Maybe I am misinformed but I was under the impression part of the reason concorde was retired is because at those speeds you tear up the ozone.
"From their particle measurements, the authors of the Science study calculate that a future possible fleet of 500 supersonic passenger aircraft will increase the surface area of particles in the atmosphere by an amount similar to that following small volcanic eruptions. In mid-latitude regions, such emissions have the possibility of increasing ozone loss above that expected for nitrogen oxide emissions alone. The increase in the number of particles may also affect the ozone-related processes occurring on wintertime polar stratospheric clouds (PSCs) in the polar regions."
>Maybe I am misinformed but I was under the impression part of the reason concorde was retired is because at those speeds you tear up the ozone.
That really wasn't a reason for the Concorde's retirement. It was an old plane. It was marginal economically. It had a fatal accident. And then, just as it was returning to service, the travel slump after 9/11 happened.
Environmental opposition was one factor in the cancellation of the Boeing SST program. Although the bigger one was almost certainly that it didn't make economic sense.
>It was an old plane. It was marginal economically. It had a fatal accident. And then, just as it was returning to service, the travel slump after 9/11 happened.
I agree that all those are the primary retirement factors but I did not want to bring them up as they where being discussed elsewhere in the comments.
I'm interested to see that people where complaining about the potential of Concorde stratospheric pollution all the way back in 1972[1]. Maybe it was not so much a reason for retirement but one of the many reasons the concorde received such a poor public reception in the 70s. I think Boom has some serious hurdles ahead of them in this regard. Environmental regulations have done nothing but grow since the 1970s and many countries where outright banning the concorde from their airspace then.
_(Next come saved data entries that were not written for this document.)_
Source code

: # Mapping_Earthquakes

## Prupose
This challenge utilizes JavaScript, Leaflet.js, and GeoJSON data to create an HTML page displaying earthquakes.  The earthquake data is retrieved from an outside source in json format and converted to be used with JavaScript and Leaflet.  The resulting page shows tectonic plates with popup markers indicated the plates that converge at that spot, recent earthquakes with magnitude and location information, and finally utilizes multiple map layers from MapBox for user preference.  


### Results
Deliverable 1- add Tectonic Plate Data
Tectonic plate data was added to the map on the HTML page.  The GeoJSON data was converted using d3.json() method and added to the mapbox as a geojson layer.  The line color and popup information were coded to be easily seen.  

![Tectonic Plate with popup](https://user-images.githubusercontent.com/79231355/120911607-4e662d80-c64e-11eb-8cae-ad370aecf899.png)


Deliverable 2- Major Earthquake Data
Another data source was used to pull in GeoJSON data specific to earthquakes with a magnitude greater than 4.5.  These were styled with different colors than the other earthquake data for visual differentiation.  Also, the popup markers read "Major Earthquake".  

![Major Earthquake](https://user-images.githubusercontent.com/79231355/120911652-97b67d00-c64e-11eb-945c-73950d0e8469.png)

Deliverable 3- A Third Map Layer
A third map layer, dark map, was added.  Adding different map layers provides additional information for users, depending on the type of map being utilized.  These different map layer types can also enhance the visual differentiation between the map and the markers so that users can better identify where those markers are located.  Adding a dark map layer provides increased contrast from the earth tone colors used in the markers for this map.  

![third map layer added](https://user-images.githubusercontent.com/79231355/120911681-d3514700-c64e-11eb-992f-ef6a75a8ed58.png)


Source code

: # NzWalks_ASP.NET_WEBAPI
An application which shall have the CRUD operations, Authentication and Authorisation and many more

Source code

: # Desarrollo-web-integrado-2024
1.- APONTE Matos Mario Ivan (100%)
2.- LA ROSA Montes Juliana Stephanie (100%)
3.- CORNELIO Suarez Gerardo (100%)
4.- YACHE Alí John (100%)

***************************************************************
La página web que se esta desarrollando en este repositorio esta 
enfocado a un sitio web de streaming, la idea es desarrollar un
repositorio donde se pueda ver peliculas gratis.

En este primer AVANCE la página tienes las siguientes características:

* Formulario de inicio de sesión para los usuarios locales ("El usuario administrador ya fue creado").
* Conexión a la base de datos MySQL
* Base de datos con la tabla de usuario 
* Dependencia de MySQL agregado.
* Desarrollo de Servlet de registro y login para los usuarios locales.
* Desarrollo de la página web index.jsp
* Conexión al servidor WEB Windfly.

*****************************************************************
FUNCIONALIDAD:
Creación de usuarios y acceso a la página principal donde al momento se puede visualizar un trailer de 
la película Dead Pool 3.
"From their particle measurements, the authors of the Science study calculate that a future possible fleet of 500 supersonic passenger aircraft will increase the surface area of particles in the atmosphere by an amount similar to that following small volcanic eruptions. In mid-latitude regions, such emissions have the possibility of increasing ozone loss above that expected for nitrogen oxide emissions alone. The increase in the number of particles may also affect the ozone-related processes occurring on wintertime polar stratospheric clouds (PSCs) in the polar regions."